Because the bank loans nearly alla his money out.
They way you describe the system, 90% of his money isn't even in the vault, remember? It's loaned out.
If your system, 100% of his money is loaned out and 800% more. Which is more dangerous?
Oh, and that FDIC guarantee? Where does that money come from, hmmmm?
You're joking, right?
Nope. ALL of his cash is in my vault. I've loaned out 10X as much in checks and bookkeeping entries in my records.
When he comes for cash, I go to the vault, and give it to him. Then I scramble like hell to replace it to maintain my reserve requirements. I might even have to pay the Fed Funds rate to borrow enough until I can attract more deposits.
YOU on the other hand have a REAL PROBLEM.

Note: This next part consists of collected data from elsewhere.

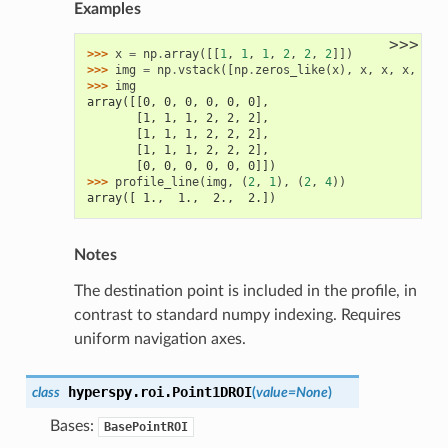
Examples
>>>
>>> 
x
=
np
.
array
([[
1
,
1
,
1
,
2
,
2
,
2
]])
>>> 
img
=
np
.
vstack
([
np
.
zeros_like
(
x
),
x
,
x
,
x
,
np
.
>>> 
img
array([[0, 0, 0, 0, 0, 0],
       [1, 1, 1, 2, 2, 2],
       [1, 1, 1, 2, 2, 2],
       [1, 1, 1, 2, 2, 2],
       [0, 0, 0, 0, 0, 0]])
>>> 
profile_line
(
img
,
(
2
,
1
),
(
2
,
4
))
array([ 1.,  1.,  2.,  2.])
Notes
The destination point is included in the profile, in
contrast to standard numpy indexing. Requires
uniform navigation axes.
hyperspy.roi.
Point1DROI
class
(
value
=
None
)
Bases:
BasePointROI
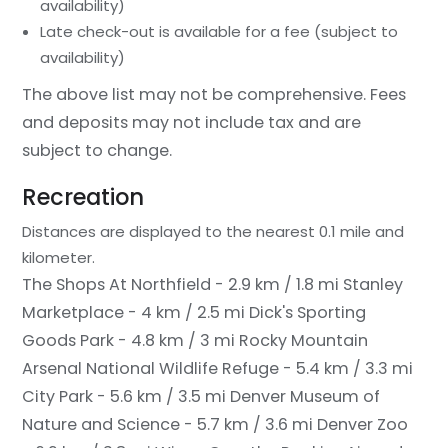
availability)
Late check-out is available for a fee (subject to
availability)
The above list may not be comprehensive. Fees
and deposits may not include tax and are
subject to change.
Recreation
Distances are displayed to the nearest 0.1 mile and
kilometer.
The Shops At Northfield - 2.9 km / 1.8 mi
Stanley
Marketplace - 4 km / 2.5 mi
Dick's Sporting
Goods Park - 4.8 km / 3 mi
Rocky Mountain
Arsenal National Wildlife Refuge - 5.4 km / 3.3 mi
City Park - 5.6 km / 3.5 mi
Denver Museum of
Nature and Science - 5.7 km / 3.6 mi
Denver Zoo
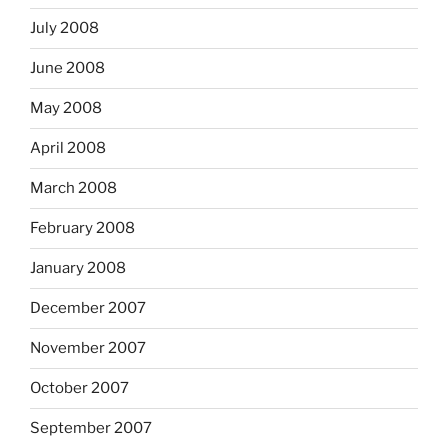
July 2008
June 2008
May 2008
April 2008
March 2008
February 2008
January 2008
December 2007
November 2007
October 2007
September 2007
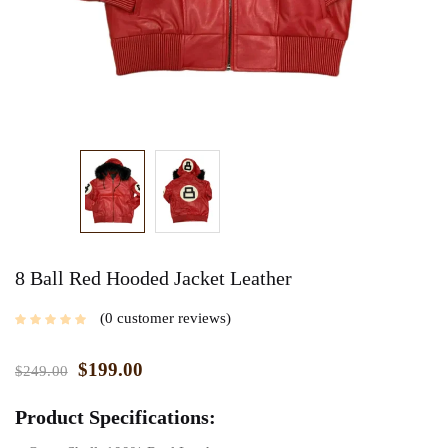
8 Ball Red Hooded Jacket Leather
0
customer reviews
$
199.00
$
249.00
Product Specifications:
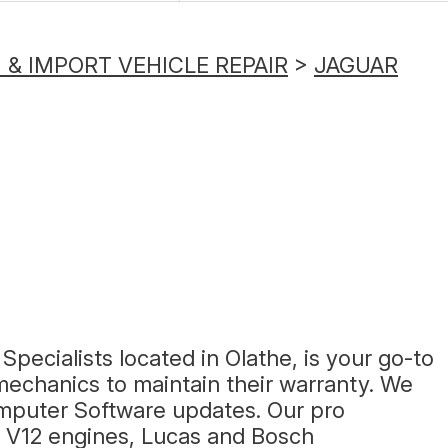
& IMPORT VEHICLE REPAIR
>
JAGUAR
Specialists located in Olathe, is your go-to
echanics to maintain their warranty. We
mputer Software updates. Our pro
nd V12 engines, Lucas and Bosch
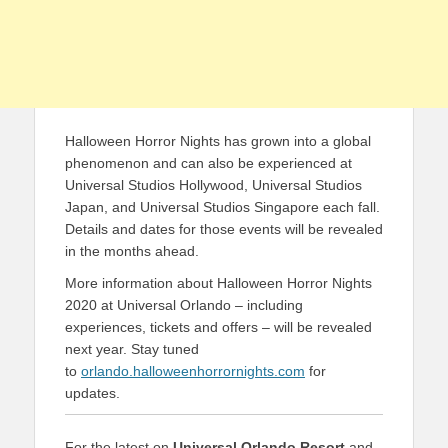
Halloween Horror Nights has grown into a global
phenomenon and can also be experienced at
Universal Studios Hollywood, Universal Studios
Japan, and Universal Studios Singapore each fall.
Details and dates for those events will be revealed
in the months ahead.
More information about Halloween Horror Nights
2020 at Universal Orlando – including
experiences, tickets and offers – will be revealed
next year. Stay tuned
to
orlando.halloweenhorrornights.com
for
updates.
For the latest on
Universal Orlando Resort
and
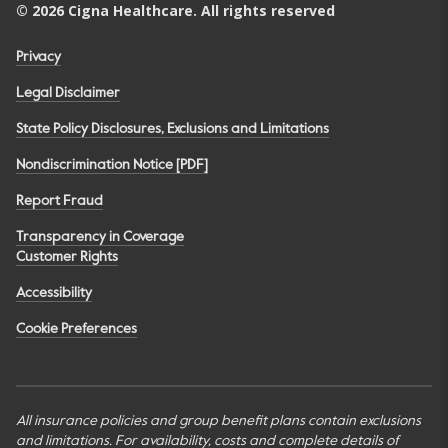
©
2026
Cigna Healthcare. All rights reserved
Privacy
Legal Disclaimer
State Policy Disclosures, Exclusions and Limitations
Nondiscrimination Notice [PDF]
Report Fraud
Transparency in Coverage
Customer Rights
Accessibility
Cookie Preferences
All insurance policies and group benefit plans contain exclusions
and limitations. For availability, costs and complete details of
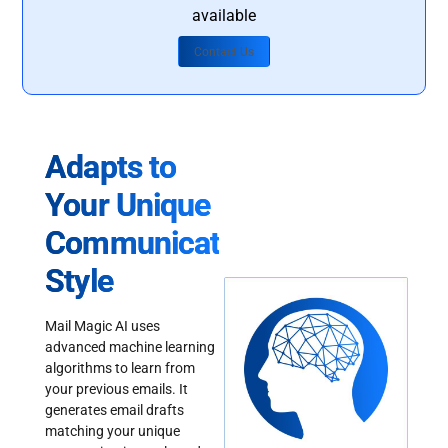
available
Contact Us
Adapts to
Your Unique
Communication
Style
Mail Magic AI uses
advanced machine learning
algorithms to learn from
your previous emails. It
generates email drafts
matching your unique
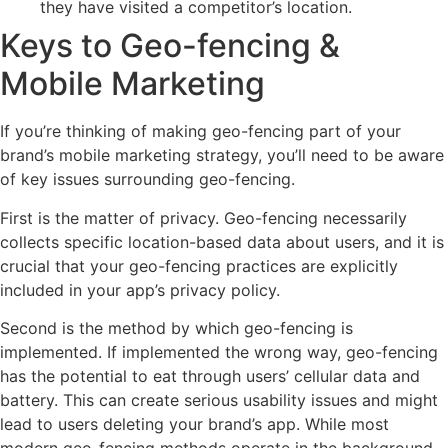
they have visited a competitor’s location.
Keys to Geo-fencing &
Mobile Marketing
If you’re thinking of making geo-fencing part of your
brand’s mobile marketing strategy, you’ll need to be aware
of key issues surrounding geo-fencing.
First is the matter of privacy. Geo-fencing necessarily
collects specific location-based data about users, and it is
crucial that your geo-fencing practices are explicitly
included in your app’s privacy policy.
Second is the method by which geo-fencing is
implemented. If implemented the wrong way, geo-fencing
has the potential to eat through users’ cellular data and
battery. This can create serious usability issues and might
lead to users deleting your brand’s app. While most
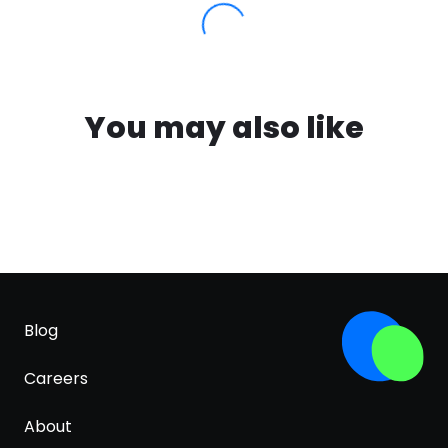
You may also like
Blog
Careers
About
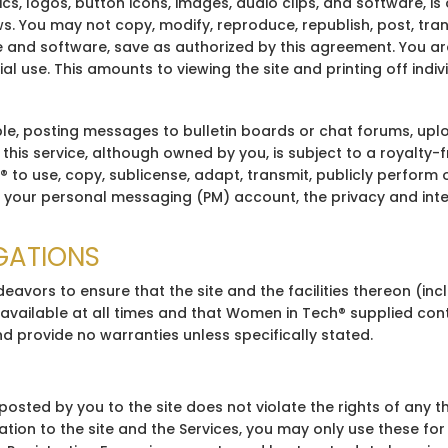
phics, logos, button icons, images, audio clips, and software,
 You may not copy, modify, reproduce, republish, post, trans
e and software, save as authorized by this agreement. You are
 use. This amounts to viewing the site and printing off indiv
e, posting messages to bulletin boards or chat forums, uploa
is service, although owned by you, is subject to a royalty-fr
to use, copy, sublicense, adapt, transmit, publicly perform o
your personal messaging (PM) account, the privacy and integr
IGATIONS
eavors to ensure that the site and the facilities thereon (in
vailable at all times and that Women in Tech® supplied conte
d provide no warranties unless specifically stated.
sted by you to the site does not violate the rights of any thir
 relation to the site and the Services, you may only use these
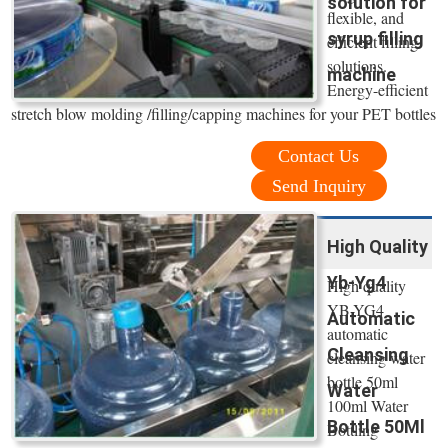
solution for
flexible, and
syrup filling
efficient filling
solutions.
machine
Energy-efficient
stretch blow molding /filling/capping machines for your PET bottles
Contact Us
Send Inquiry
High Quality
Yb-Yg4
High quality
YB-YG4
Automatic
automatic
Cleansing
cleansing water
bottle 50ml
Water
100ml Water
Bottle 50Ml
Bottling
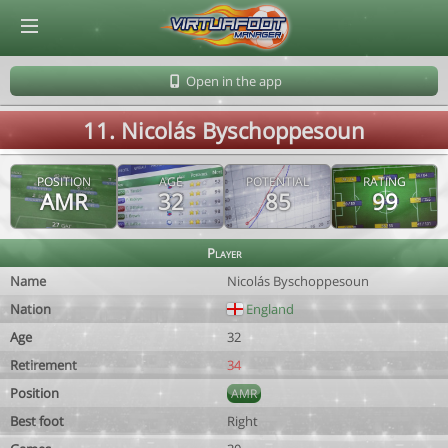
© Virtuafoot Manager by Aymeric Le Corre 202608081140
Open in the app
11. Nicolás Byschoppesoun
POSITION
AGE
POTENTIAL
RATING
AMR
32
85
99
Player
Name
Nicolás Byschoppesoun
Nation
England
Age
32
Retirement
34
Position
AMR
Best foot
Right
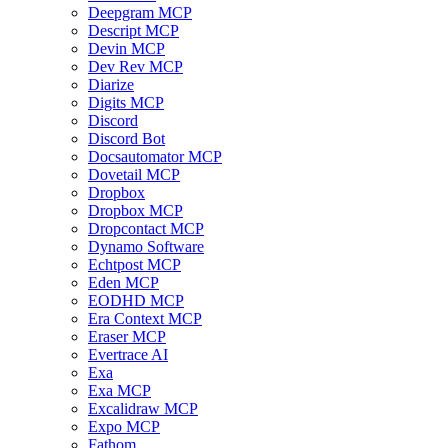
Deepgram MCP
Descript MCP
Devin MCP
Dev Rev MCP
Diarize
Digits MCP
Discord
Discord Bot
Docsautomator MCP
Dovetail MCP
Dropbox
Dropbox MCP
Dropcontact MCP
Dynamo Software
Echtpost MCP
Eden MCP
EODHD MCP
Era Context MCP
Eraser MCP
Evertrace AI
Exa
Exa MCP
Excalidraw MCP
Expo MCP
Fathom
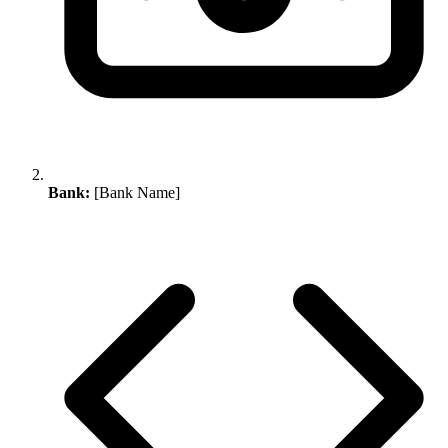
Bank:
[Bank Name]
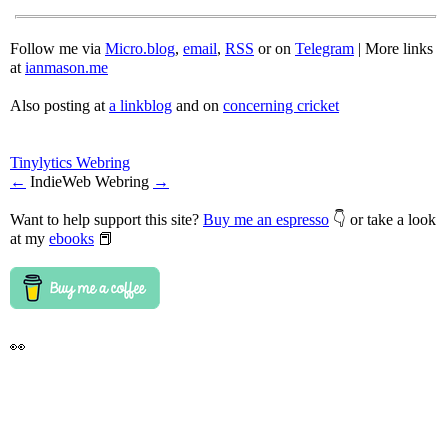
Follow me via
Micro.blog
,
email
,
RSS
or on
Telegram
| More links
at
ianmason.me
Also posting at
a linkblog
and on
concerning cricket
Tinylytics Webring
←
IndieWeb Webring
→
Want to help support this site?
Buy me an espresso
👇 or take a look
at my
ebooks
📕
👀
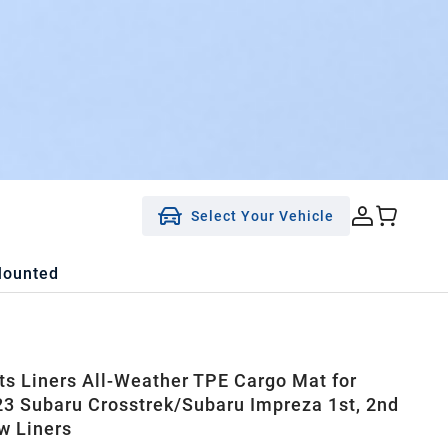
Select Your Vehicle
Mounted
ts Liners All-Weather TPE Cargo Mat for
3 Subaru Crosstrek/Subaru Impreza 1st, 2nd
w Liners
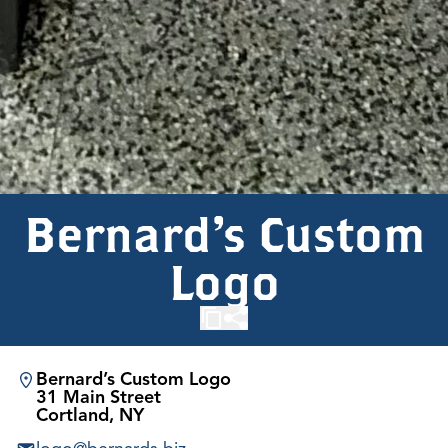
Bernard’s Custom
Logo
Bernard’s Custom Logo
31 Main Street
Cortland, NY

In your bank, when he comes for his money, you only have 10¢ on every dollar he deposited in your vault. It takes him all of 20 minutes to tell everyone he knows that they'd better get down to the bank RIGHT NOW and get what little they can before it folds! They're outa money!!! I could only get a dime onna dollar!!!!
Panic is a terrible thing, It makes people say If, when they mean In, and 800% when they mean 900%, as in your post...
Nope. Some of it is from the insurance premiums the banks pay. Under normal circumstances that's plenty to cover the occasional folding of the Last National Bank of Podunk and its ilk.
In a major crash, guess what? The taxpayers are on the hook!